Bases: oauth_dropins.handlers.StartHandler

Starts WordPress auth. Requests an auth code and expects a redirect back.

redirect_url(state=None)[source]

Returns the local URL for the OAuth service to redirect back to.

oauth-dropin subclasses must implement this.

Parameters:state – string, user-provided value to be returned as a query parameter in the return redirect
classmethod button_html(*args, **kwargs)[source]

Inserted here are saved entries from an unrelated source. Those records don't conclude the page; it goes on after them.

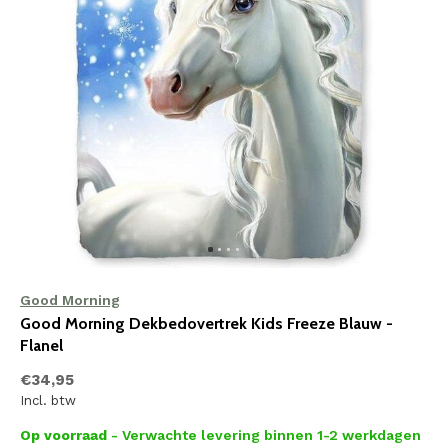
Good Morning
Good Morning Dekbedovertrek Kids Freeze Blauw -
Flanel
€34,95
Incl. btw
Op voorraad
- Verwachte levering binnen 1-2 werkdagen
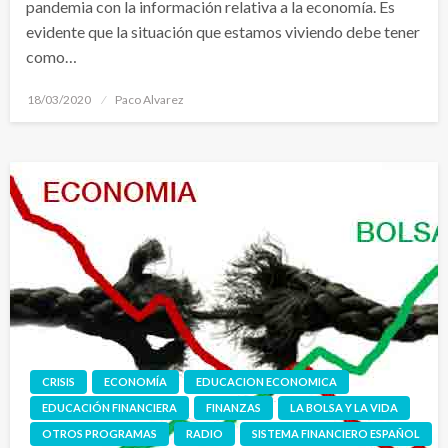
pandemia con la información relativa a la economía. Es
evidente que la situación que estamos viviendo debe tener
como…
Publicado
18/03/2020
Paco Alvarez
el
CRISIS
ECONOMÍA
EDUCACION ECONOMICA
EDUCACIÓN FINANCIERA
FINANZAS
LA BOLSA Y LA VIDA
OTROS PROGRAMAS
RADIO
SISTEMA FINANCIERO ESPAÑOL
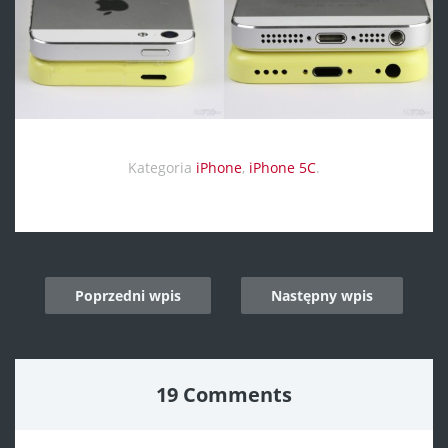
Kategoria
iPhone
,
iPhone 5C
.
Post
Poprzedni wpis
Następny wpis
navigation
19 Comments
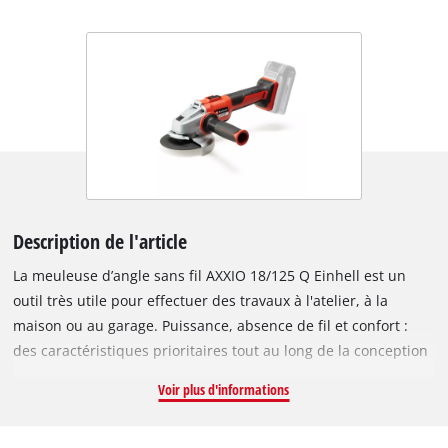
Description de l'article
La meuleuse d’angle sans fil AXXIO 18/125 Q Einhell est un
outil très utile pour effectuer des travaux à l'atelier, à la
maison ou au garage. Puissance, absence de fil et confort :
des caractéristiques prioritaires tout au long de la conception
de l’outil. La meuleuse d’angle fait partie de la gamme Power
Voir plus d'informations
X-Change au sein de laquelle toutes les batteries sont
compatibles avec tous les appareils. Elle atteint une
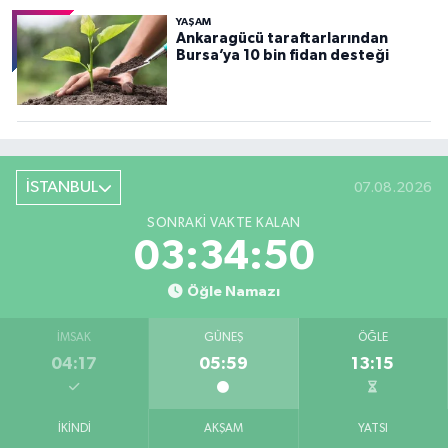
YAŞAM
Ankaragücü taraftarlarından
Bursa’ya 10 bin fidan desteği
İSTANBUL
07.08.2026
SONRAKI VAKTE KALAN
03:34:48
Öğle Namazı
İMSAK
GÜNEŞ
ÖĞLE
04:17
05:59
13:15
İKINDI
AKŞAM
YATSI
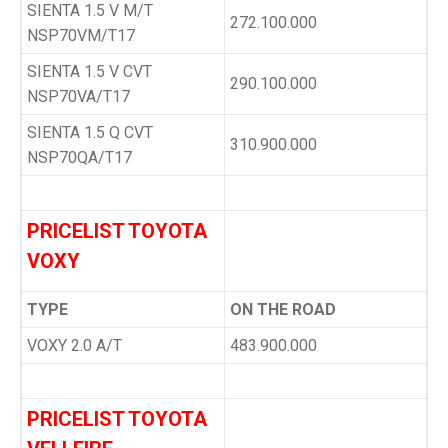
SIENTA 1.5 V M/T
272.100.000
NSP70VM/T17
SIENTA 1.5 V CVT
290.100.000
NSP70VA/T17
SIENTA 1.5 Q CVT
310.900.000
NSP70QA/T17
PRICELIST TOYOTA
VOXY
TYPE
ON THE ROAD
VOXY 2.0 A/T
483.900.000
PRICELIST TOYOTA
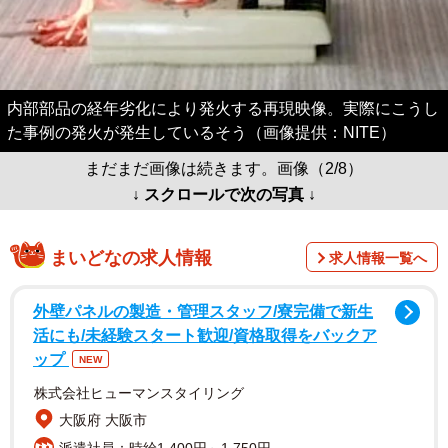
内部部品の経年劣化により発火する再現映像。実際にこうし
た事例の発火が発生しているそう（画像提供：NITE）
まだまだ画像は続きます。画像（2/8）
↓ スクロールで次の写真 ↓
まいどなの求人情報
求人情報一覧へ
外壁パネルの製造・管理スタッフ/寮完備で新生
活にも/未経験スタート歓迎/資格取得をバックア
ップ
NEW
株式会社ヒューマンスタイリング
大阪府 大阪市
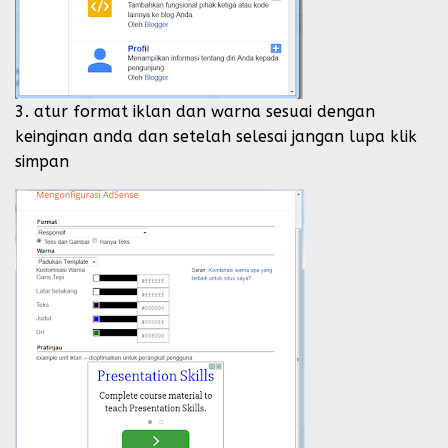
3. atur format iklan dan warna sesuai dengan
keinginan anda dan setelah selesai jangan lupa klik
simpan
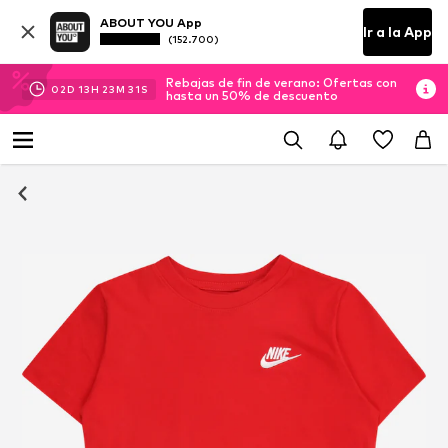
ABOUT YOU App
Ir a la App
(152.700)
Rebajas de fin de verano: Ofertas con
02
D
13
H
23
M
30
S
hasta un 50% de descuento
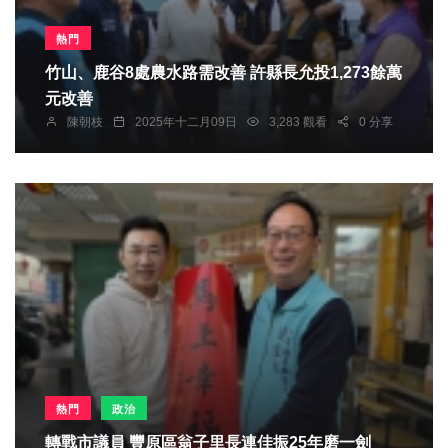
熱門
竹山、鹿谷8處農水路需改善 許縣長允投1,273餘萬
元改善
陳朝枝
2025年十二月09日
3,283 觀看
0 分享
熱門
政治
轉戰市議員 豐原區翁子里長連佳振25年磨一劍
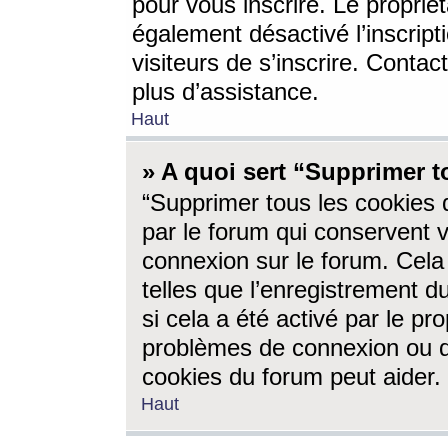
pour vous inscrire. Le propriét
également désactivé l’inscrip
visiteurs de s’inscrire. Conta
plus d’assistance.
Haut
» A quoi sert “Supprimer t
“Supprimer tous les cookies 
par le forum qui conservent vo
connexion sur le forum. Cela 
telles que l’enregistrement d
si cela a été activé par le pr
problèmes de connexion ou d
cookies du forum peut aider.
Haut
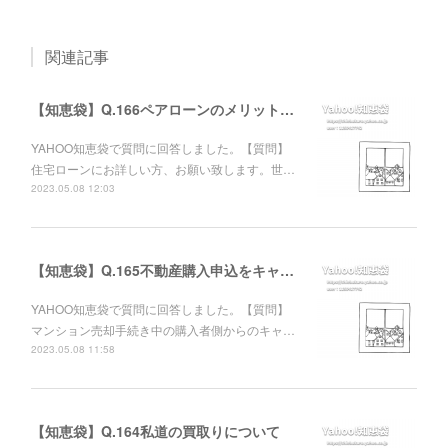
関連記事
【知恵袋】Q.166ペアローンのメリットについて
YAHOO知恵袋で質問に回答しました。【質問】
住宅ローンにお詳しい方、お願い致します。世…
2023.05.08 12:03
【知恵袋】Q.165不動産購入申込をキャンセルした相手方への責任追及について
YAHOO知恵袋で質問に回答しました。【質問】
マンション売却手続き中の購入者側からのキャ…
2023.05.08 11:58
【知恵袋】Q.164私道の買取りについて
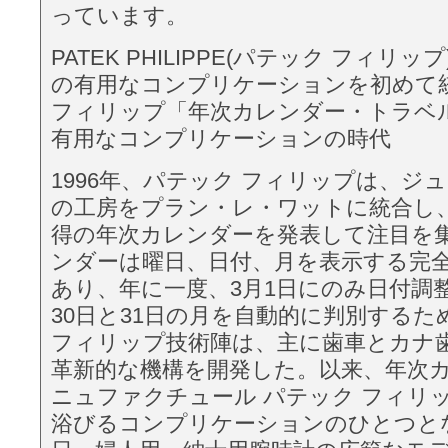
っています。
PATEK PHILIPPE(パテック フィリップ)
の有用なコンプリケーションを初めて
フィリップ「年次カレンダー・トラベ
有用なコンプリケーションの時代
1996年、パテック フィリップは、ジ
の工房をプラン・レ・ワットに統合し
得の年次カレンダーを発表して注目を
ンダーは曜日、日付、月を表示する完
あり、年に一度、3月1日にのみ日付調
30日と31日の月を自動的に判別する
フィリップ技術陣は、主に歯車とカナ
革新的な機構を開発した。以来、年次
ニュファクチュール パテック フィリ
浴びるコンプリケーションのひとつと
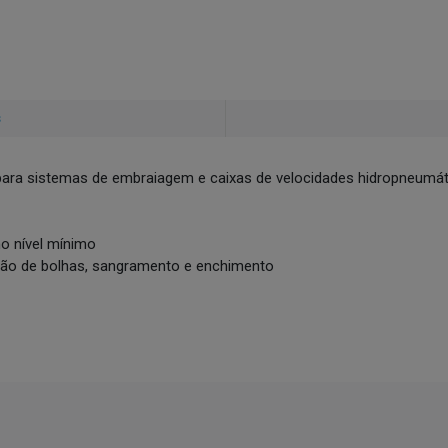
s
para sistemas de embraiagem e caixas de velocidades hidropneumá
o nível mínimo
ão de bolhas, sangramento e enchimento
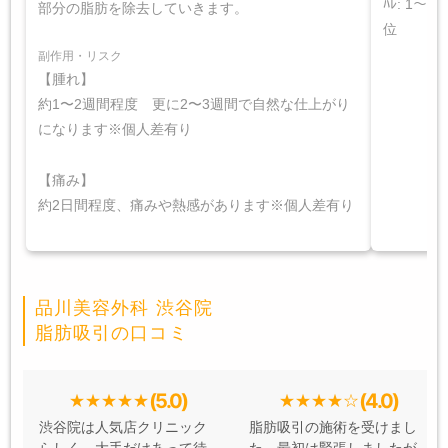
ﾊﾚ: 1～
部分の脂肪を除去していきます。
位
副作用・リスク
【腫れ】
約1〜2週間程度 更に2〜3週間で自然な仕上がり
になります※個人差有り
【痛み】
約2日間程度、痛みや熱感があります※個人差有り
品川美容外科 渋谷院
脂肪吸引の口コミ
(5.0)
(4.0)
渋谷院は人気店クリニック
脂肪吸引の施術を受けまし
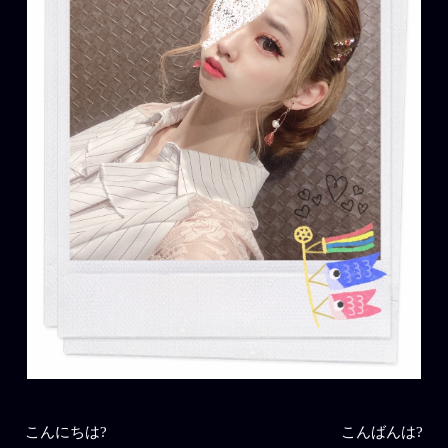
こんにちは?
こんばんは?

Returns an HTML string with a login form and button for this site.

Parameters:
  • to_path – string, path or URL for the form to POST to
  • form_classes – string, optional, HTML classes to add to the <form>
  • form_classes – string, optional, HTML classes to add to the outer <div>
  • form_method – string, optional, form action ie HTTP method, eg ‘get’; defaults to ‘post’
  • form_extra – string, optional, extra HTML to insert inside the <form> before the button
  • scopes – string, optional, OAuth scopes to override site’s default(s)
  • image_prefix – string, optional, prefix to add to the beginning of image URL path, eg ‘/oauth_dropins/’
  • image_file – string, optional, image filename. defaults to [cls.NAME].png
  • input_style – string, optional, inline style to apply to the button <input>

Returns: string

class oauth_dropins.wordpress_rest.CallbackHandler(request=None, response=None)[source]

Bases: oauth_dropins.handlers.CallbackHandler

The OAuth callback. Fetches an access token and stores it.